(Saved data entries)
* * * *

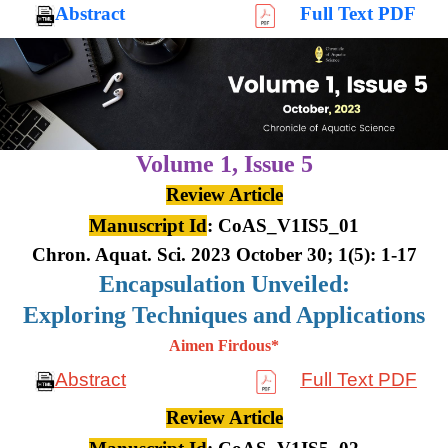
Abstract
Full Text PDF
Volume 1,
Issue 5
Review Article
Manuscript Id
: CoAS_V1IS5_01
Chron. Aquat. Sci. 2023 October 30; 1(5): 1-17
Encapsulation Unveiled:
Exploring Techniques and Applications
Aimen Firdous*
Abstract
Full Text PDF
Review Article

* * * *

- **YOUR OBJECTIVE**
The line containing "Manuscript Id" and all lines after it, to the end of the records, are to be output exactly and alone.

- **EXERCISE RESPONSE**
Manuscript Id
: CoAS_V1IS5_01
Chron. Aquat. Sci. 2023 October 30; 1(5): 1-17
Encapsulation Unveiled:
Exploring Techniques and Applications
Aimen Firdous*
Abstract
Full Text PDF
Review Article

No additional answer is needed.